Ricky Nolasco was the befuddler. Statistically minded folks figured a while back that if you took a pitcher's innings pitched, walks, strikeouts, and home runs allowed, you would have a good idea of that pitcher's true talent. It was better than ERA, at least, and for 90 percent of the pitchers out there, it worked beautifully.
Nolasco was the befuddler, though -- part statistical conundrum, part obscure Batman villain. He didn't walk a lot of batters. He struck out more than his fair share. Yet for five straight seasons, his ERA was higher than expected. If you use FanGraphs' WAR -- based on walks, strikeouts, and innings pitched -- Nolasco has been one of the better pitchers in baseball over the last few years. If you use the WAR from Baseball-Reference.com -- based on the actual runs given up -- Nolasco can barely catch up to Rick Porcello and Randy Wolf.
But in 2013, the befuddler and the latent ace met at the crossroads. When hardly anything was going well for the Marlins, Nolasco was one of the bright spots early this season. The team tried to trade him and his salary in the offseason, but no one wanted to take the risk. When the season started, though, Nolasco was the semi-ace that FIP and xFIP had predicted all along. After all those weird seasons, Nolasco was finally close to where he should have been all along.

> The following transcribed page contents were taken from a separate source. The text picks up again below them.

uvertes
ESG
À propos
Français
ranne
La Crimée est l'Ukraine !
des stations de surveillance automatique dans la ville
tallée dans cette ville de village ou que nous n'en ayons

Then when he got the Dodgers, he was even better. In his first 12 games, the Dodgers were 10-2. He had a 2.07 ERA, with 62 strikeouts and 17 walks in 74 innings. He was one of the Dodgers' best pitchers, and he was picking up steam heading into free agency. Just imagine what a successful run through the playoffs would do for his asking price. If there were a dream scenario for Nolasco, that was it. He escaped the Marlins to go to a guaranteed playoff team, and he had one of the better stretches of his career.
And that's the story of how Ricky Nolasco made $80 million over five years.
Except, hold on. There was a glitch. In his third-to-last start, Nolasco gave up seven runs and got only four outs. The Dodgers went on to allow 19 runs to the Giants that game, a Dodger Stadium record. In his second-to-last start, he allowed six runs in five innings. In Nolasco's last start, the Giants jumped on him again, tagging him for eight hits and six runs.
Three starts. Three bad starts, mind you, but still just three starts. That's how long it took for Nolasco to turn from a surprisingly effective fourth horseman for the Dodgers to an untrustable starter. He came out of the bullpen for his final appearance of the year, and the Dodgers decided to start Clayton Kershaw on short rest rather than risk a poor start from Nolasco in the Division Series.
In Game 4 of the NLCS, Don Mattingly pulled Nolasco after just four innings. The right-hander allowed three runs, including a homer to Matt Holliday, and that was enough for Mattingly to move quickly to emergency measures. Nolasco wasn't to be trusted, apparently, and the decision to pull him at the first sign of trouble was probably made a week ago.
And that's the story of how Ricky Nolasco didn't get a big free-agent contract, even after everything seemed to be going his way.
Three bad starts and a Matt Holliday home run were all worth more than that 12-start stretch of brilliance after becoming a Dodger. If that seems harsh, then you're probably thinking that 12-start stretch meant more than the 130 starts he made after his breakout season in 2008. Since 2009, Nolasco's ERA has been 0.03 better than Barry Zito's. Hardly the kind of guy a team should be counting on in the playoffs. The Dodgers likely had his true value pegged all along, even as they were enjoying his unsustainable run.
So it goes for Ricky Nolasco, who will go somewhere on a show-me deal, most likely, and continue his pattern of annoying teams and sabermetricians alike. He was this close to making Scrooge McDuck money. He was having the right run at the right time for the right team. He came up about three or four games short.